I think the idea of pursuing a dream job is something every worker should aspire to. You should enjoy your work, use your strongest skills, and be paid well. Even in this recession, it’s possible to pursue and find your dream job; it just may take a little longer. So here is another step to finding your dream job eventually. Figure out where you stand in the market for this job; what do you need to do to compete and succeed?
Determining your value and competitiveness in the market is one of the hardest things you’ll do in your job search. There are several factors that go into your overall competitiveness:
- Your credentials: education, certifications, licenses and training
- Your experience: years count, of course, but don’t forget to think about what you can do. Are there certain types of complex tasks, projects or accounts you’ve mastered?
- Your specific skills: are you bilingual? Familiar with industry software? Do you have what the ads are asking for?
And the ads are what count for this exercise. Make it a habit to clip and keep (electronically or on paper) advertisements for jobs that catch your eye. You’re doing this for two reasons: first, to check whether your skills and experience are matching the level of job you’re looking for, and second, to make sure your resume reflects the language the ads are using.
Here’s how you figure out whether you are qualified at the entry-level, mid-level, or senior level; it’s where many jobseekers in transition make their mistake. The levels are based mostly on skills, not years of tenure. We use years of experience as a kind of shorthand for what employers are really looking for: things you can do on the job.
It’s important to remember that if you’re changing occupations, your previous years of experience may not help you much. I hear from professionals all the time who are frustrated by the offers they’re getting for jobs they are new to. “I know I’ve never done this particular job before, but I have 15 years of experience in my field,” they say. More often than not, they’ll still get an offer close to the entry-level point. Think of it as a training penalty; employers would rather pay for someone who can be productive on day one; training takes time and costs money. You’ll have the most success negotiating a raise after you’ve been on the job for a while and proven your worth.

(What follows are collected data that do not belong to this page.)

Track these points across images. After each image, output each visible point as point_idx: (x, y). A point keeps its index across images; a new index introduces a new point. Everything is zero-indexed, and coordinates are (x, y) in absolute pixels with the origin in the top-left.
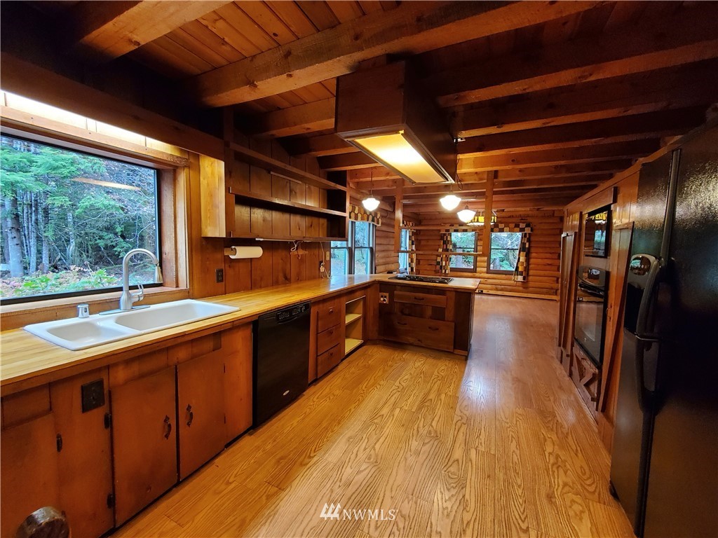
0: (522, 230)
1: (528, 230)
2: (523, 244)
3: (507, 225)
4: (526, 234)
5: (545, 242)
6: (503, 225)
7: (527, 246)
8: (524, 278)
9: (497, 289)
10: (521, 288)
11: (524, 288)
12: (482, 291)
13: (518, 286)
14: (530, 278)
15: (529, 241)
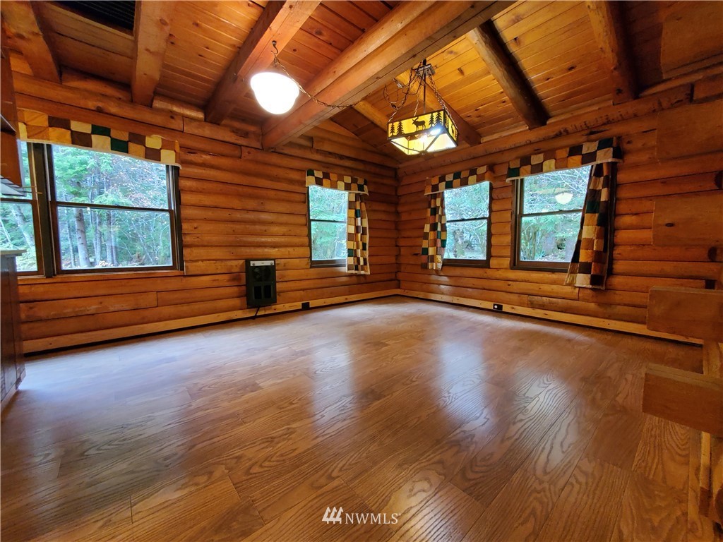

Education is another source of frustration for individuals who grew up in their industries and learned on the job. “Twenty years of experience should be worth more than a four-year degree,” they complain. And they may be right. Education doesn’t necessarily mean you know the job better. But it is an easy way to sort candidates. In some employers’ minds, education represents your willingness to invest, learn and persevere. If education is keeping you from getting interviews, do what you can to fix that. Start a certification or degree program; learn that software. If the recruiter asks about education, you can truthfully say that you’re enrolled and working on it while you showcase your advanced on-the-job skills.